§ **PROVIDED PASSAGE**:
# # #

Set against the backdrop of the BBC's ongoing negotiations with the government over a new royal charter, the document features words such as "challenges", "financial pressures" and even "jeopardy". They were repeated in a press conference with senior leaders ahead of its release.
With its current charter set to expire next year and sales of TV licences declining, the BBC needs to persuade the government that its role has never been more vital - and that it needs a new funding model to deliver it.
The optics around this are a strategic choice. I can't remember an annual report where the difficulties for the BBC have been so front and centre. It was a message for the government and a new prime minister in waiting.
But when the new director general said this is "a moment of real jeopardy, not just for the BBC but for public service broadcasting and the UK as a whole", he has a point.
The dominance of the global streamers and changes in media habits are leaving our media institutions very challenged (to coin the BBC's phrase).
For the BBC, there are bald facts in this report.
The number of households paying the licence fee fell by about half a million last year.
The number of TV licences in force has dropped by two million (or 8%) in five years - from 25.3 million in 2020-21 to 23.3 million in 2025-26.
Is this rejection an anti-BBC choice - or a reaction to the fact that, as DG Matt Brittin put it to MPs last week, the licence fee system itself is a "busted flush"? The BBC would argue it's the latter.
On Tuesday, Brittin said the licence fee model was focused on "yesterday's behaviour".
The rules are that you have to buy a licence fee if you watch live TV or use the iPlayer. Before the days of streaming, that meant, for example, if you watched ITV and never turned on BBC, you still needed a TV licence. (By the way, if you listen to BBC radio only, you don't need to pay the fee - which is also an anomaly.)

# # #

[Rows contained in a dataset]
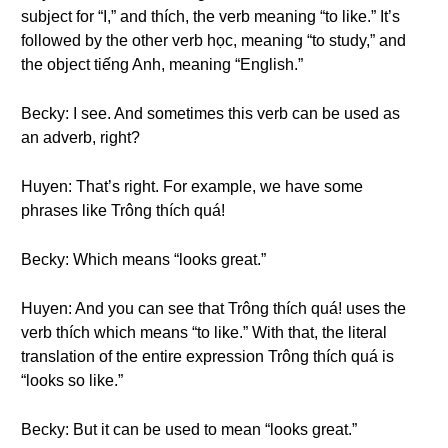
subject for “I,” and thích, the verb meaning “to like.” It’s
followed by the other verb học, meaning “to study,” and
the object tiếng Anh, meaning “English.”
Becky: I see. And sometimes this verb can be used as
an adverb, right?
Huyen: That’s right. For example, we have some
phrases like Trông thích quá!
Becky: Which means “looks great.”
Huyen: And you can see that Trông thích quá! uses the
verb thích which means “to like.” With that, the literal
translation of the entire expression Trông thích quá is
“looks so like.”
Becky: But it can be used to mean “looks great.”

# # #

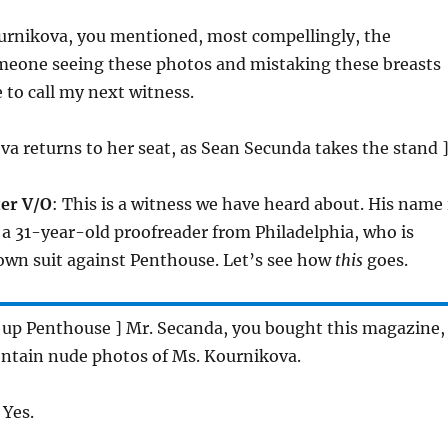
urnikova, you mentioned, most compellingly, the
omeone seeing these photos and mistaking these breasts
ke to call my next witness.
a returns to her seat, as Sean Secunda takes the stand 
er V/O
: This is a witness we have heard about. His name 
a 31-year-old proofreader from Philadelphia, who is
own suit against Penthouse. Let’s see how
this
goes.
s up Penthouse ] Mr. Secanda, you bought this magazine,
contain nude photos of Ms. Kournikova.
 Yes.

# # #

§ **TASKS TO CARRY OUT**:
A – Reproduce verbatim the portion of the passage on the BBC's finances between "The number of households" and "million in 2025-26.", inclusive.
B – Swap "Becky" for "Learner" in the rows between the lines holding "and thích, the" and "Becky: But it", inclusive, and return only those lines with everything else unchanged.
The rows bear no relation to the passage on the BBC's finances.

§ **RESPONSE LIST**:
A –
The number of households paying the licence fee fell by about half a million last year.
The number of TV licences in force has dropped by two million (or 8%) in five years - from 25.3 million in 2020-21 to 23.3 million in 2025-26.

B –
subject for “I,” and thích, the verb meaning “to like.” It’s
followed by the other verb học, meaning “to study,” and
the object tiếng Anh, meaning “English.”
Learner: I see. And sometimes this verb can be used as
an adverb, right?
Huyen: That’s right. For example, we have some
phrases like Trông thích quá!
Learner: Which means “looks great.”
Huyen: And you can see that Trông thích quá! uses the
verb thích which means “to like.” With that, the literal
translation of the entire expression Trông thích quá is
“looks so like.”
Learner: But it can be used to mean “looks great.”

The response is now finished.